Dua Sejoli
Agus dan Rojali adalah dua anak desa kecil di pelosok Jawa Barat. Persahabatan mereka dimulai sejak usia lima tahun, ketika Rojali dengan polosnya memberikan setengah potong ubi bakar kepada Agus yang menangis karena terjatuh di tengah sawah. Sejak saat itu, mereka menjadi tak terpisahkan. Segala hal mereka lakukan bersama: menggembala kerbau, bermain di sungai, hingga mencuri mangga tetangga.
Namun, hidup di desa tidak mudah. Orang tua mereka bekerja keras sebagai petani kecil, yang penghasilannya sering tak cukup untuk makan sehari-hari. Di usia belasan, Agus dan Rojali sudah ikut mencari uang tambahan. Agus membantu ibunya membuat sapu lidi, sedangkan Rojali bekerja sebagai buruh angkut di pasar.
"Kita nggak bisa begini terus, Gus," kata Rojali suatu malam ketika mereka duduk di bawah pohon besar di pinggir sawah. "Aku mau keluar dari desa ini. Aku mau cari kerja di kota, bikin hidup kita lebih baik."
Agus mengangguk. "Aku juga, Jal. Kita harus sukses, biar orang tua kita bangga."
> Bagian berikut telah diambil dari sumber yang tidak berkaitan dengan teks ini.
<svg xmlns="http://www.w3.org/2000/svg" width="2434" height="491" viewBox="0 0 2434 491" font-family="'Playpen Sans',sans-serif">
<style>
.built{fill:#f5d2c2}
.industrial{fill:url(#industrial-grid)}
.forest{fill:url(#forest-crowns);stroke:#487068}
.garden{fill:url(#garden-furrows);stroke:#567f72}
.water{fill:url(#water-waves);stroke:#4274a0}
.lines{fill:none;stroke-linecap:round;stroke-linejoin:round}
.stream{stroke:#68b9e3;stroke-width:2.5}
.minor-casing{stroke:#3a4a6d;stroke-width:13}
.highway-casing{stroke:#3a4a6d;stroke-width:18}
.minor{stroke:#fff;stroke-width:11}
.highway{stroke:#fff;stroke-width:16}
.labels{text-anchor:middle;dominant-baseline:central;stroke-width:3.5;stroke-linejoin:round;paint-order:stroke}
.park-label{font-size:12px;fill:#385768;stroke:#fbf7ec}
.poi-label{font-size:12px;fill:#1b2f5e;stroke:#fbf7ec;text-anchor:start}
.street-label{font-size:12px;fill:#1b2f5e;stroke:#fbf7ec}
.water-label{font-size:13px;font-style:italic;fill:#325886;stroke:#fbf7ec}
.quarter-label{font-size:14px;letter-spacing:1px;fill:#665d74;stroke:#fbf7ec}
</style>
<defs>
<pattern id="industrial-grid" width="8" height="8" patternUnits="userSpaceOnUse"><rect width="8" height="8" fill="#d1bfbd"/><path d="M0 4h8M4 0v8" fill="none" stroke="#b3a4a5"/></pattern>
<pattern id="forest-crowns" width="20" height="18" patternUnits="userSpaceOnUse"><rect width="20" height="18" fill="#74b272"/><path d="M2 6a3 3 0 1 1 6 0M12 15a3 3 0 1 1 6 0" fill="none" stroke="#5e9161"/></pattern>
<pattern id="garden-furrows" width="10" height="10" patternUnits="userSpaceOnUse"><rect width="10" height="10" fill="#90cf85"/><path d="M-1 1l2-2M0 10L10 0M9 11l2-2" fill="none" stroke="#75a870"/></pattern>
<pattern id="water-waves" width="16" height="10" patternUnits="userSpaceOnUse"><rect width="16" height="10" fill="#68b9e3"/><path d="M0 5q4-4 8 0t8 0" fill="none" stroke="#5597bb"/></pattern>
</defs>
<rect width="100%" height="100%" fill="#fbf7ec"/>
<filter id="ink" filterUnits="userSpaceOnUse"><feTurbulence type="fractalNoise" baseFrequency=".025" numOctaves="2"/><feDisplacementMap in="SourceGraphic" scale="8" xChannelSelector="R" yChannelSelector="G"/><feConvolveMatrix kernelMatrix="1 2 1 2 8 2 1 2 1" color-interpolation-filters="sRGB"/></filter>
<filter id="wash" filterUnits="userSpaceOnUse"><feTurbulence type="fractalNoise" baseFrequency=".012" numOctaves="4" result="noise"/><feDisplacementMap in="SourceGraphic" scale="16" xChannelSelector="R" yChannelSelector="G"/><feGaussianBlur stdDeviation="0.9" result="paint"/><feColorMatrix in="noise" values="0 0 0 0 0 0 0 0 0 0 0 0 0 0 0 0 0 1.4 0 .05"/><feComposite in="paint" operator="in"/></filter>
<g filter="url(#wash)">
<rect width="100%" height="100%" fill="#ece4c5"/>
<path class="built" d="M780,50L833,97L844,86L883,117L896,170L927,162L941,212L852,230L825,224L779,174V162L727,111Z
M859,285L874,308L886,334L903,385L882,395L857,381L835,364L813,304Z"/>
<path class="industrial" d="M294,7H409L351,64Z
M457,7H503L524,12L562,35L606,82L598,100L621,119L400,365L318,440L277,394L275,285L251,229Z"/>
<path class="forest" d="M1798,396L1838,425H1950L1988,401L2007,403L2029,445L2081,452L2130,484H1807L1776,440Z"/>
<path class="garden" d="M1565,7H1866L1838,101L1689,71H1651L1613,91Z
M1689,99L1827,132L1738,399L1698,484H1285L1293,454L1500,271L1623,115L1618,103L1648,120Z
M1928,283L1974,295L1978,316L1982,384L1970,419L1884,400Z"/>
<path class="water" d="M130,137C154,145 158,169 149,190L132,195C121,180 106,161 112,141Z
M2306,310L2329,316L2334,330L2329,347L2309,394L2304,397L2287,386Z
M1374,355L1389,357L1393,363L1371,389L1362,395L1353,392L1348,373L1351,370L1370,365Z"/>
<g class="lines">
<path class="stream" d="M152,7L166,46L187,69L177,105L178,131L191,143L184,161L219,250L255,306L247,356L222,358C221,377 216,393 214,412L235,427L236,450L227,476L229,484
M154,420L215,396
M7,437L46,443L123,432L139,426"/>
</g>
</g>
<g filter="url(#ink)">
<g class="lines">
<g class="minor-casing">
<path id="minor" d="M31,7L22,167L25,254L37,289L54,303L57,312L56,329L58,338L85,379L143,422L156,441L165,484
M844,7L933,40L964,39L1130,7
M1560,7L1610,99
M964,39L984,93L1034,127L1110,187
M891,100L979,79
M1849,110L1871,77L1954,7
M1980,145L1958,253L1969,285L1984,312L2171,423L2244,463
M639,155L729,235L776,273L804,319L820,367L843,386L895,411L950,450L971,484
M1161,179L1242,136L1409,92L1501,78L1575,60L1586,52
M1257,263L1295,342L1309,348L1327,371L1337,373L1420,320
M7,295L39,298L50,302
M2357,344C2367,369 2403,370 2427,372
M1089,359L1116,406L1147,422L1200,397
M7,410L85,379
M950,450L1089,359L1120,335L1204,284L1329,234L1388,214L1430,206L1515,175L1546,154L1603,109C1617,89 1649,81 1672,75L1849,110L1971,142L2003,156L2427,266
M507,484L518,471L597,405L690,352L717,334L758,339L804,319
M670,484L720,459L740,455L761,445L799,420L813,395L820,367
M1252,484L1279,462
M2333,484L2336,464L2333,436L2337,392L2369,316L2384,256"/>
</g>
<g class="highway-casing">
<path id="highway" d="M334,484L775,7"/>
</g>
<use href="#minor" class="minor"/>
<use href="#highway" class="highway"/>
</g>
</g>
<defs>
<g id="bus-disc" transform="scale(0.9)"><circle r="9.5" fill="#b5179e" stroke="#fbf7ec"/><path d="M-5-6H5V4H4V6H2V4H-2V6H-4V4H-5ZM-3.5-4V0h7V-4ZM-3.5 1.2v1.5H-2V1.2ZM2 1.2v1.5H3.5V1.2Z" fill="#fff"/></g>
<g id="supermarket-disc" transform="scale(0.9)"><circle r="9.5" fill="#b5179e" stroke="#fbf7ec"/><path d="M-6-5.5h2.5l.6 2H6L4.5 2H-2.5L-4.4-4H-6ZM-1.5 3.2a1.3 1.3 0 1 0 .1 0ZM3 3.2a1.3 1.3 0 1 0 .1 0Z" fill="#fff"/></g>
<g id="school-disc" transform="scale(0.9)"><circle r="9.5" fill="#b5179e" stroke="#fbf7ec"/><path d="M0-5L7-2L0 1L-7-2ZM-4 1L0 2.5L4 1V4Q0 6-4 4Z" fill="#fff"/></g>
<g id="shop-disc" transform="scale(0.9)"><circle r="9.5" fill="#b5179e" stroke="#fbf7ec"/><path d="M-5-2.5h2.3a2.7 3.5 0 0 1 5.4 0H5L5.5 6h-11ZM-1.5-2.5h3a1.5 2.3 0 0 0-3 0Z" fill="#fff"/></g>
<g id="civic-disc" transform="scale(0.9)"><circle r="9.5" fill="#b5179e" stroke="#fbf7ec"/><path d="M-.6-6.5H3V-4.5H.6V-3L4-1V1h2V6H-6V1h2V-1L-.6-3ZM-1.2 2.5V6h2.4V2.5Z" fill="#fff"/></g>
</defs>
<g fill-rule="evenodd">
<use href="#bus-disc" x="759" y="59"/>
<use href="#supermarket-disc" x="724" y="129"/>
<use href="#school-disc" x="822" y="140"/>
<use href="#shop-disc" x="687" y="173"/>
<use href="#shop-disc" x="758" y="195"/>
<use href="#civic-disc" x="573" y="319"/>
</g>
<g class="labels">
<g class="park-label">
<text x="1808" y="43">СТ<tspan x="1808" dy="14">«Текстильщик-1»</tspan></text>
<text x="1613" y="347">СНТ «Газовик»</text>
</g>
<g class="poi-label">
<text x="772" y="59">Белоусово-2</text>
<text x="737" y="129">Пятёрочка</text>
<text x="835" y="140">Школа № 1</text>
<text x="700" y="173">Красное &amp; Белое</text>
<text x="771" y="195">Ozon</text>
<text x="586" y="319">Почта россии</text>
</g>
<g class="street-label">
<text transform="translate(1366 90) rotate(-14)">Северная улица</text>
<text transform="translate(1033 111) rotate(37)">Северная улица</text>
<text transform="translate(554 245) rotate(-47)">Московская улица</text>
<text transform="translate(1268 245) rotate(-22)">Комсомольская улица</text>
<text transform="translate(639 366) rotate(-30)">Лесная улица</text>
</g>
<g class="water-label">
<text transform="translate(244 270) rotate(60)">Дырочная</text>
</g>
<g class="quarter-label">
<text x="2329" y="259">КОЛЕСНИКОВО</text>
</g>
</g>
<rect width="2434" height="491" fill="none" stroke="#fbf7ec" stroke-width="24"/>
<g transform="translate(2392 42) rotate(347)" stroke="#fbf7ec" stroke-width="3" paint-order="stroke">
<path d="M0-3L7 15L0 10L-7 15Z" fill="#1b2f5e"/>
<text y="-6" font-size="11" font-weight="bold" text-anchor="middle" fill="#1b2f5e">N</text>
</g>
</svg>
Mimpi itu mereka genggam erat. Setelah lulus SMP, mereka pun berpisah untuk pertama kalinya. Agus mendapat pekerjaan di kota besar, bekerja sebagai kuli di sebuah pabrik. Rojali, dengan modal tabungan seadanya, merantau ke Jakarta, berharap bisa menjadi pengemudi ojek. Mereka berjanji akan saling berkabar, meski jarang ada waktu untuk itu.
Tahun-Tahun yang Berat
Di kota, Agus memulai hari-harinya dengan kerja keras. Awalnya, dia hanya seorang buruh kasar, tapi sifatnya yang ulet dan kemampuannya beradaptasi membuatnya naik pangkat menjadi kepala gudang. Dari situ, Agus mulai belajar cara berdagang, hingga akhirnya membuka usaha toko kelontong kecil yang kemudian berkembang menjadi grosir besar. Kesuksesan itu tidak datang tanpa pengorbanan, tetapi Agus tahu semua perjuangannya sepadan.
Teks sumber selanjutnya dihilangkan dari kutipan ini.